Uma gama variada de fatores favoreceu a expansão das bandeiras feministas no Brasil. Contribuição efetiva foi dada pelo processo de modernização que, iniciado na segunda metade da década de 1950, ganhou maior dimensão nos anos 1960. O cotidiano das mulheres, em especial as das classes médias, muito mudou em decorrência da introdução dos eletrodomésticos em suas casas, do maior acesso aos bancos universitários e da difusão crescente do uso dos anticoncepcionais, que foram fundamentais à liberdade sexual. Mas, no caso de muitos países da América Latina, entre eles o Brasil, a questão política teve influência especial na libertação feminina. É incontestável o fato de que a questão da emancipação da mulher no Brasil nos anos 1960 e 1970 só pode ser entendida se analisada pelo prisma de dois conflitos: com a ordem patriarcal, caracterizada por sólida e secular dominação masculina, e com a ordem política autoritária instalada no país em 1964.

Tradição contestada No fim da década de 1960 e início da de 1970, o avanço das teses feministas no Brasil tornou-se inexorável. Quando a Organização das Nações Unidas declarou 1975 como Ano Internacional da Mulher, milhares de jovens brasileiras que se opuseram ao arbítrio político já haviam consagrado sua juventude à causa da liberdade e da democracia. Tal fato teve forte repercussão no avanço da libertação da mulher, pois duas hierarquias foram questionadas pelas atitudes daquelas jovens militantes: a de gênero e a da política em sua forma autoritária.

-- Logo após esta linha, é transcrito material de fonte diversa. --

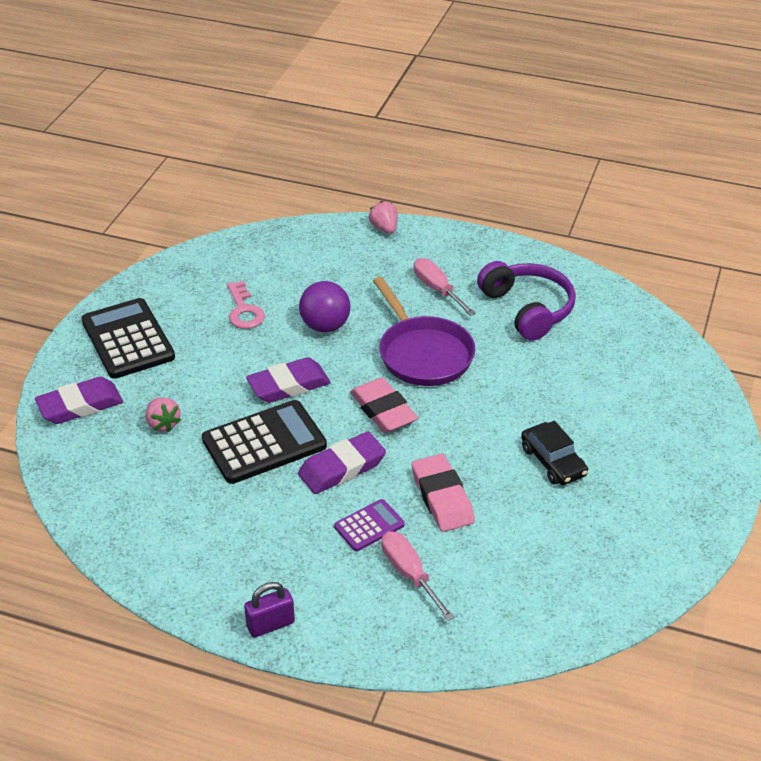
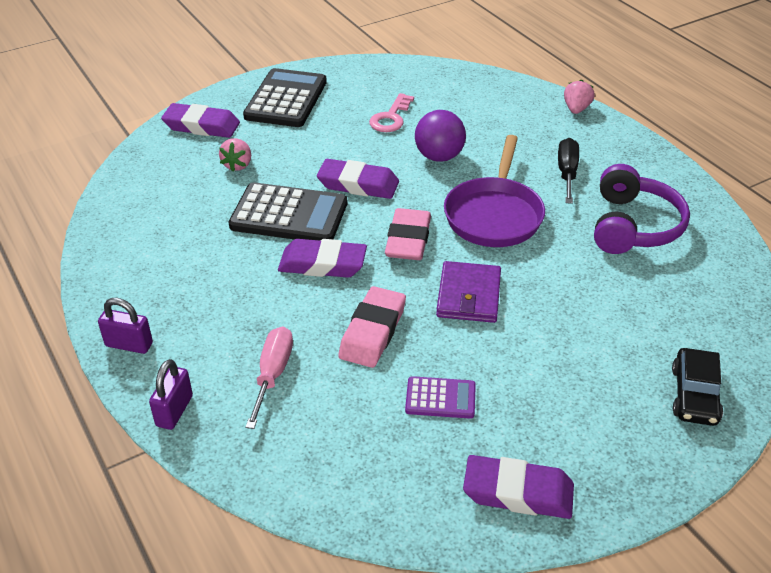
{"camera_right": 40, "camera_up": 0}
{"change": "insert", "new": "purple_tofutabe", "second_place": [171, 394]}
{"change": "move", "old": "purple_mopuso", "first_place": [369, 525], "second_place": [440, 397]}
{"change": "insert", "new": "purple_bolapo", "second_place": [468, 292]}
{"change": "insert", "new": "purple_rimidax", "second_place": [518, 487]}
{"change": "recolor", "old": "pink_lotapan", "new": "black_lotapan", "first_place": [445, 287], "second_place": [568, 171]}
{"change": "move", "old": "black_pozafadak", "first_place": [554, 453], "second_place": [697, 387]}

Ou seja, no Brasil dos anos 1960 e 1970, a presença das mulheres em organizações de esquerda representou uma forte insurgência política e também uma expressiva transgressão ao papel histórico que lhes era destinado. Transgressão bem mais significativa do que poderiam induzir naquele tempo de profunda urgência. Sem uma proposta feminista bem definida e elaborada, as jovens militantes negaram-se a aceitar o lugar tradicionalmente atribuído à mulher. Simultaneamente à militância política, adotaram comportamentos que questionavam costumes e tradições. Um deles foi o de desvalorizar a virgindade e os casamentos tradicionais.

A questão comportamental nos anos 1960 ganhou ressonância com rapidez acentuada e alcançou não só o cotidiano da vida familiar, mas também espaços públicos como universidades, associações de bairros e sindicatos. De forma paradoxal, os anos de chumbo na política corresponderam a um tempo de crescente avanço na emancipação feminina. Portanto, o feminismo militante no Brasil, que também levou às ruas, já ao final dos anos 1970, o Movimento Feminino pela Anistia, deu efetiva visibilidade à questão da mulher e de sua inserção no espaço da vida pública.

Algumas décadas separam o tempo do hoje do tempo das utopias da década de 1960 e da prática insensata do arbítrio dos anos 1970. As jovens militantes das organizações de esquerda do tempo do ontem integram uma geração que, neste novo milênio, alcançou os 60 anos de vida. Ao olharem para o passado não conseguem se eximir de elaborar e reelaborar a experiência vivida. O tempo de retorno, doloroso para aquelas que viveram experiências como a da prisão, tortura e exílio, no entanto, foi percorrido com outra emoção em 31 de outubro, quando Dilma Rousseff foi eleita presidente.

Nesse dia, logo depois do anúncio de sua vitória eleitoral, liguei para uma grande amiga que, como a presidente eleita, dos bancos estudantis migrou para clandestinidade e, na sequência, sofreu a violência da prisão e da tortura. Na época em que foi presa, tinha 19 anos e acabara de ingressar na universidade. Ao ouvir minha voz, não conseguiu falar. Um choro compulsivo substituiu suas palavras. Foi um chorar ardente, que parecia ter sido reprimido por cerca de 40 anos. Fiquei inerte e atenta, entre lágrimas, deixou escapar algumas expressões. Ora traduziam enorme alegria, ora um sentimento de vitória, ainda que tardia. Aos poucos, uma conversa mais calma foi substituindo os soluços e, finalmente, esboçando um riso de pura alegria, ela repetiu as palavras da presidente Dilma Rousseff: “A mulher pode!”